Strasburg usually starts off an at-bat with either fastball or a curve, mixing in the occasional sinker if the batter hits right-handed. He’ll throw the changeup at lefties regardless of the count but usually sticks with those first three pitches when he falls behind. But when he gets to two strikes, the gates open up and Strasburg turns to either the changeup (lefties) or curveball (righties) to finish the job.

Yet the threat of the fastball is always there. Strasburg still throws the four-seamer 27.5 percent of the time with two strikes, compared to his curveball at 32.2 and changeup at 31.5. Unfortunately for opposing hitters, waiting on the fastball often spells some ugly looking swings.

Strasburg maintains the same arm slot for his changeup that he uses when he throws both his fastball and curveball. The ball is released at the same point, cutting down on the amount of time opposing hitters have to distinguish what type of pitch is thrown. Then it follows the same flight path toward the plate.

That is, until it completely falls off the table.

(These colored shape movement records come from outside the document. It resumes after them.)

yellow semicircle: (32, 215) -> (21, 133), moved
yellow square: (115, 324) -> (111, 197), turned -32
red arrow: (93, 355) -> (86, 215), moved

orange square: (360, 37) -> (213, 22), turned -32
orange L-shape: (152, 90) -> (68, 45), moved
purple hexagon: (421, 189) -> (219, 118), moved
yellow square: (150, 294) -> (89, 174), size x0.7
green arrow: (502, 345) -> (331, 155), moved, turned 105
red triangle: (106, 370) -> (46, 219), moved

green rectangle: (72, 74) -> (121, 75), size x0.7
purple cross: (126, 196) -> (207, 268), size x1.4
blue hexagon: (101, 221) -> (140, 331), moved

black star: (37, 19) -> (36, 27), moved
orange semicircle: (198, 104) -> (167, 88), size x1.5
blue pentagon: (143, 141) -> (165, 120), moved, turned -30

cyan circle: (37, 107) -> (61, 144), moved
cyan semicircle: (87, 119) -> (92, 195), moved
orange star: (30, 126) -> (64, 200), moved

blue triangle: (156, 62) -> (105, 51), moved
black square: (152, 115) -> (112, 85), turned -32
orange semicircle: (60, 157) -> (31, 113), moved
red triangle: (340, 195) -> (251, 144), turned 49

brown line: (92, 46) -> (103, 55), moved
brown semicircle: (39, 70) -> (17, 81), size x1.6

The ball cuts toward his arm side, which means it dives down and away from lefties and down and in to righties—a lot like a cutter but with less speed. Strasburg throws it with as much strength as he does his fastball but the grip allows the ball to slip out of his fingers with a lot more movement; sometimes even Strasburg doesn’t know where it’s going.

 

As his changeup has developed over the years, so has Strasburg as a pitcher. No longer reliant on an upper-90s fastball to punch hitters out, the Nationals’ right-hander has shown the maturity to handle big moments and come through under pressure. Once a rattled starter who would allow two-run innings to turn into four-run innings, Strasburg is confident in his pitches to get him out of jams.

Especially the one that wasn’t even supposed to be his best pitch.